Bill Clinton has emerged as a player in the presidential election, but oddly, not as a surrogate for President Obama. Rather, Mitt Romney is using the former president as a +5 Amulet of Centrism-a way to assert moderate credentials without changing his policies or modifying his rhetoric. This was used to great effect in his speech yesterday, where he decried deficits and disparaged Obama for his "old school" liberalism:
Even a former McGovern campaign worker like President Clinton was signaling to his own Party that Democrats should no longer try to govern by proposing a new program for every problem.
President Obama tucked away the Clinton doctrine in his large drawer of discarded ideas, along with transparency and bipartisanship. […] President Obama is an old school liberal whose first instinct is to see free enterprise as the villain and government as the hero.

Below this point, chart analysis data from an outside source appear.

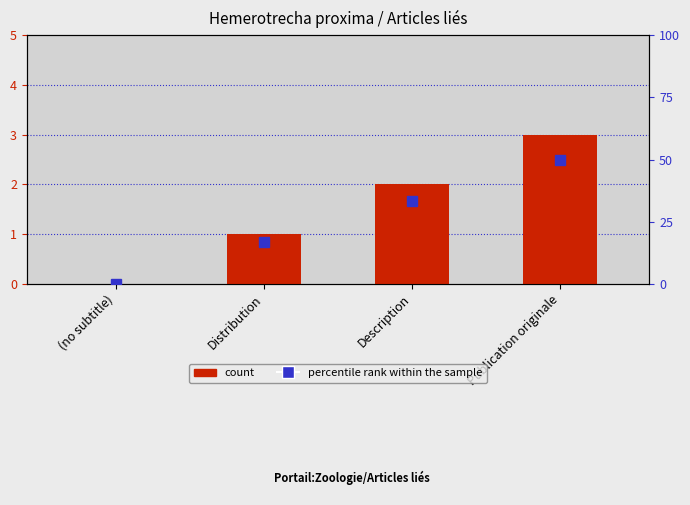

Rank the categories by value from highest to lowest.

Publication originale, Description, Distribution, (no subtitle)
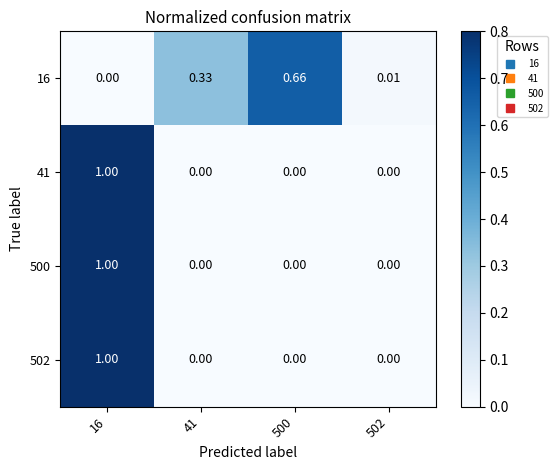

Is the value of 16 at 502 greater than the value of 41 at 500?

Yes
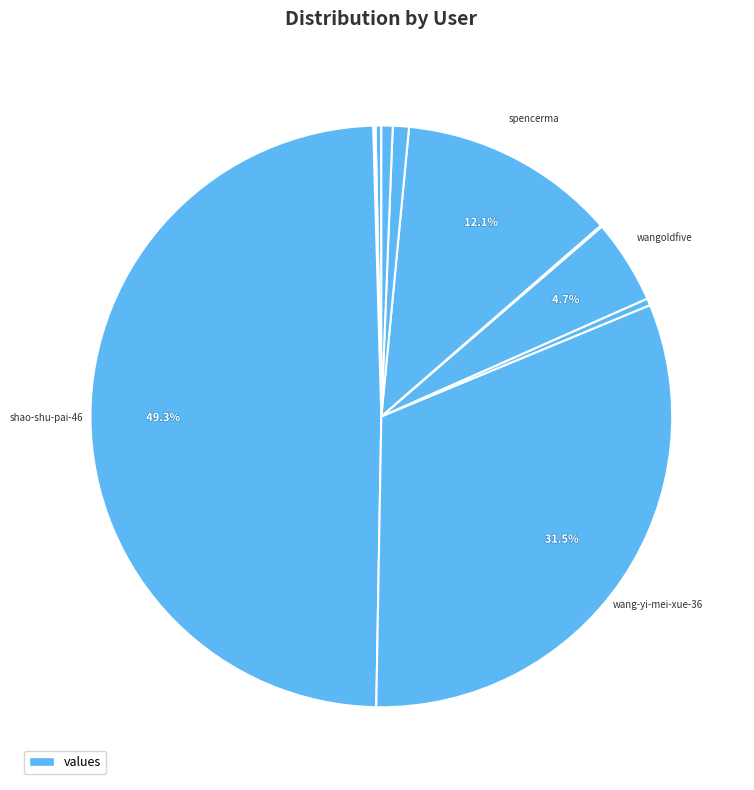

Is there a majority slice in this chart?

No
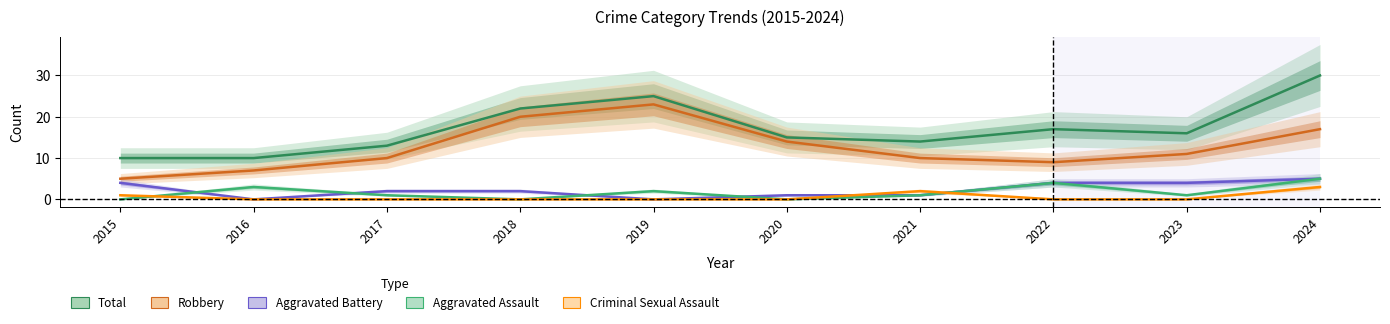

True or false: Total and Aggravated Battery cross at least once.

False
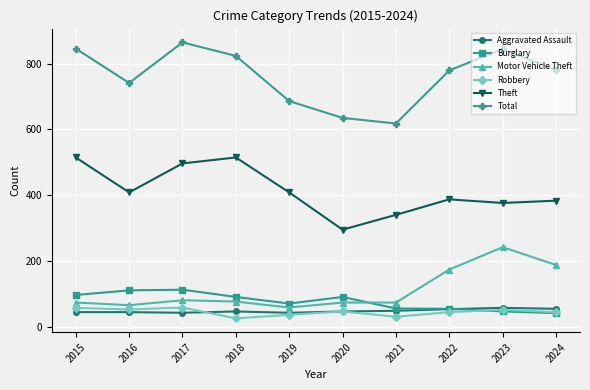

Count the number of data series in this chart.

6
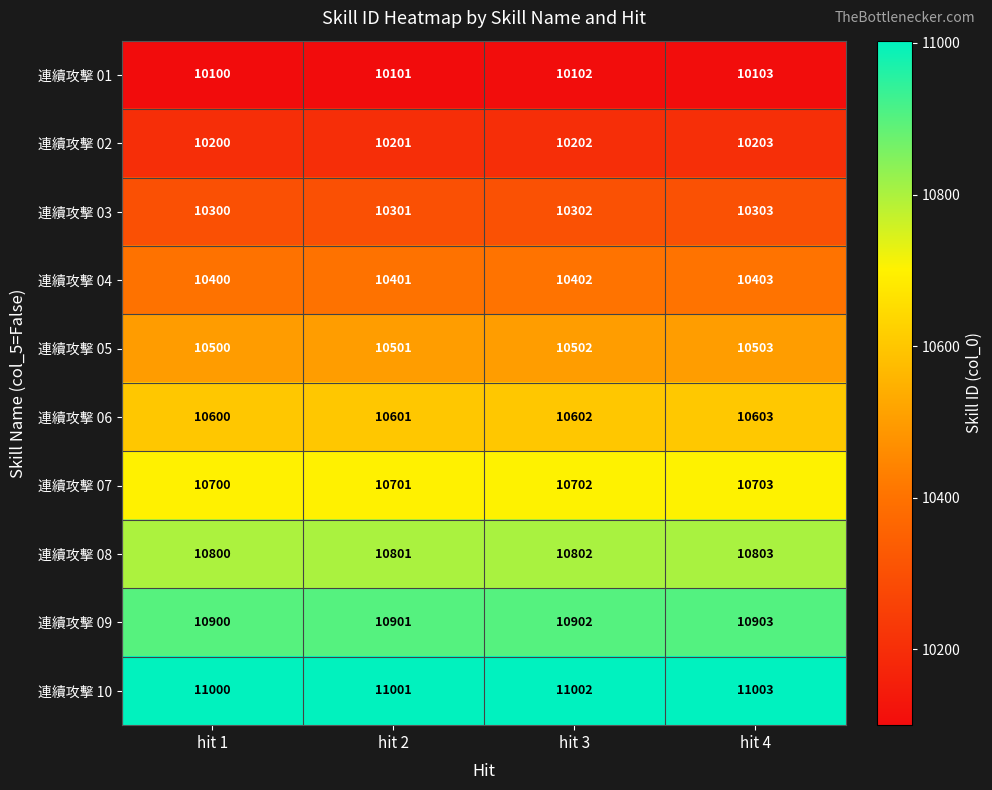

How many series are shown in this chart?

10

It goes without saying that there's an implicit aim to adopting President Clinton as an avatar for reasonable liberalism; Romney is presenting himself as the Republican heir to Clinton's legacy of reform. He will return to the era of small government, and take us away from the failed policies of Obama, who-essentially-becomes the GOP's analogue to George W. Bush.
This is clever, but there's an obvious problem-Bill Clinton is still alive, and it's very easy for him to say "don't be ridiculous, Obama is just as reasonable as I was." Indeed, as E.J. Dionne points out in his column today, Obama's actual policies-and not the fantasy ones devised by Romney-are very close to those pursued by Clinton.
We'll see what happens with this bit of rhetoric, but if I were Romney, I would back away from this approach, at least for now.